- DIRECTIONS -
Render the lines from the line with "family: Lutjanidae" to the line with "genus: Stomatanthes", both included, as a Markdown table with the columns No. and Entry. Number each line in order and omit any blank lines.

- DATA EXCERPTS -
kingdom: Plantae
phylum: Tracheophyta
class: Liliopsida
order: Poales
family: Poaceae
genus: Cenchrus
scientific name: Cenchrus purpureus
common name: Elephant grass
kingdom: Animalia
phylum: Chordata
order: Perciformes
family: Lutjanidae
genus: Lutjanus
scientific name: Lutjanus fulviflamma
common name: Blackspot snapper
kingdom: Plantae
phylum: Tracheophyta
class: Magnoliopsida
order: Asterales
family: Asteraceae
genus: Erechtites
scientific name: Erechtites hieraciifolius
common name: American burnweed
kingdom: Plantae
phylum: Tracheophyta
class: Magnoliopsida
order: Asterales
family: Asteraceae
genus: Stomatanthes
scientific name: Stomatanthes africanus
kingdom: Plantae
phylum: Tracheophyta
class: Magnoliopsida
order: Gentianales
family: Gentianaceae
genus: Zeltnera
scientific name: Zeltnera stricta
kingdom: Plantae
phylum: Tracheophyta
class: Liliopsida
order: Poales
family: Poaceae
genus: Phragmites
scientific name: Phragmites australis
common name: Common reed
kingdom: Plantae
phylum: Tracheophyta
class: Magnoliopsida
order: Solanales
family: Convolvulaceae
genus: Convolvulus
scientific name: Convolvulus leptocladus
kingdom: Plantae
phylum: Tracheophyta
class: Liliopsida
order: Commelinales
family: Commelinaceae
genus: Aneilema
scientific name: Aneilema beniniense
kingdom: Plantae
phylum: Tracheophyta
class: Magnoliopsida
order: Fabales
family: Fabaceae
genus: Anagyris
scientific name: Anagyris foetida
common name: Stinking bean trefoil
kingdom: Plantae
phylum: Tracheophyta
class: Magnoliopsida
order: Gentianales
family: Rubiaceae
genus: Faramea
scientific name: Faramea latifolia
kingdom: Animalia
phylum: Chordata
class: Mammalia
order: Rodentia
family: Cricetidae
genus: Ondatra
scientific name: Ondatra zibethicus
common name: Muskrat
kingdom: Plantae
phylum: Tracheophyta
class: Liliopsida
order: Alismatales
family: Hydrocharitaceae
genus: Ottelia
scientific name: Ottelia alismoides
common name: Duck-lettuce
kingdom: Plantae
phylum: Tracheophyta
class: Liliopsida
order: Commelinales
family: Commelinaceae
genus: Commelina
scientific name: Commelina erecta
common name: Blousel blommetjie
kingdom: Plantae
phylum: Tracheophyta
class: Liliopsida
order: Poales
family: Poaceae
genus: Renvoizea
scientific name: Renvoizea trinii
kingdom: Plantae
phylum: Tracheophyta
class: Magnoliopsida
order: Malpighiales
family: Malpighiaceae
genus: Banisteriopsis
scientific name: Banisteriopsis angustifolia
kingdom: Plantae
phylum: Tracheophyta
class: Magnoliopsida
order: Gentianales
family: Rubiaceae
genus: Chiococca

- RESULT OF THIS TASK -
| No. | Entry |
|---|---|
| 1 | family: Lutjanidae |
| 2 | genus: Lutjanus |
| 3 | scientific name: Lutjanus fulviflamma |
| 4 | common name: Blackspot snapper |
| 5 | kingdom: Plantae |
| 6 | phylum: Tracheophyta |
| 7 | class: Magnoliopsida |
| 8 | order: Asterales |
| 9 | family: Asteraceae |
| 10 | genus: Erechtites |
| 11 | scientific name: Erechtites hieraciifolius |
| 12 | common name: American burnweed |
| 13 | kingdom: Plantae |
| 14 | phylum: Tracheophyta |
| 15 | class: Magnoliopsida |
| 16 | order: Asterales |
| 17 | family: Asteraceae |
| 18 | genus: Stomatanthes |